A similar issue arises when data distributions change over time, and is called data drift. This happens all the time in real-world scenarios! Consider the language that we use. Models trained on language from 200 years ago wouldn't perform well on today's language. And even models trained 20 years ago might miss some crucial language changes.

Skewed data is where there is an imbalance in the amount of data between classes, because one class is far more common than another. This is common in, say, astrophysics contexts where the number of transient events of interest is low compared to the number of stable objects.

Finally, depending on what you're doing, your data may contain personal and sensitive information about people. Keeping it safe and secure is crucial. A data management plan is a key tool for describing how you plan to manage your data. It covers factors such as how and where you can process data, where it’s stored, and who can access with different levels of security, and whether it’s anonymised. Your library can offer support on writing a data management plan. Sharing data beyond your group may require a data transfer agreement to be in place.

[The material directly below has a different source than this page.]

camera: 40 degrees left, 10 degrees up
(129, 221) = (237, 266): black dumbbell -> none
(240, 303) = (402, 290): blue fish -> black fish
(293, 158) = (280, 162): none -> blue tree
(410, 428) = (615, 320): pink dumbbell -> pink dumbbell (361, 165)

Problems with data can sometimes be very subtle. Consider this paper that deliberately trained a poor classifier to distinguish wolves and huskies. In this setup, the images of wolves all had snow in the background, while images of huskies didn't have snow. Rather than distinguish the wolves and huskies based on their appearance, the classifier actually learned to distinguish snowy from non-snowy scenes. Tracking down these subtle data issues can take significant time and effort.

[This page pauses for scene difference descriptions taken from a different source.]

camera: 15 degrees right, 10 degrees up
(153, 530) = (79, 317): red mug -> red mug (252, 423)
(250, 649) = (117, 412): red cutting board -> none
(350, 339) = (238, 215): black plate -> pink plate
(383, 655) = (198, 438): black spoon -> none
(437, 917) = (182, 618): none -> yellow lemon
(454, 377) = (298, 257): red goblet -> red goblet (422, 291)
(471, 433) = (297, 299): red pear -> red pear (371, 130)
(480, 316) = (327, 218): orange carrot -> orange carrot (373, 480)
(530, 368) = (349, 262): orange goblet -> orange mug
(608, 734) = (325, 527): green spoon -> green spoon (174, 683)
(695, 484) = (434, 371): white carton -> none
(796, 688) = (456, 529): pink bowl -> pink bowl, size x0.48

Often, problems with machine learning models - whether they’re not performing well, or are suspiciously good - come down to data. The first place to start looking for issues is in the datasets that you’re using.

How to acquire data

While many researchers begin with a dataset that they would like to apply AI to, others begin with the idea of a task they believe AI could be applied to and are then faced with the initial goal of acquiring data. There are several places to begin looking for relevant data:

  • Experimental results: it's common to use AI methods on experimental data from your work or your lab's results.
  • Web scraping: text, images and other forms of data may be available online
  • Partnerships: partnering with other labs or organisations to share data can be an effective way to boost the amount of data you're working with.
  • Data collection: volunteers or paid participants may be able to create the data that you require, e.g. asking for volunteers to participate in a study.
  • Open source: there are many open source datasets available, which might work for your task. Many open source sets are ready split into test & training sets for you to use. You need to be careful of the licence and provenance with any open source dataset.
  • Synthetic: Generating synthetic data is an increasingly common way to create data.
  • Data augmentation: creating noisy versions of your training data can be an effective way to boost the robustness of your models

For supervised learning, there’s also the challenge of obtaining accurate labels for the dataset. Sometimes the labels are inherently a part of the data, but other times it needs someone (researcher, volunteer, or paid participant) to spend time on labelling. Be prepared to spend significant time on labelling data if you are building up a new dataset for supervised learning.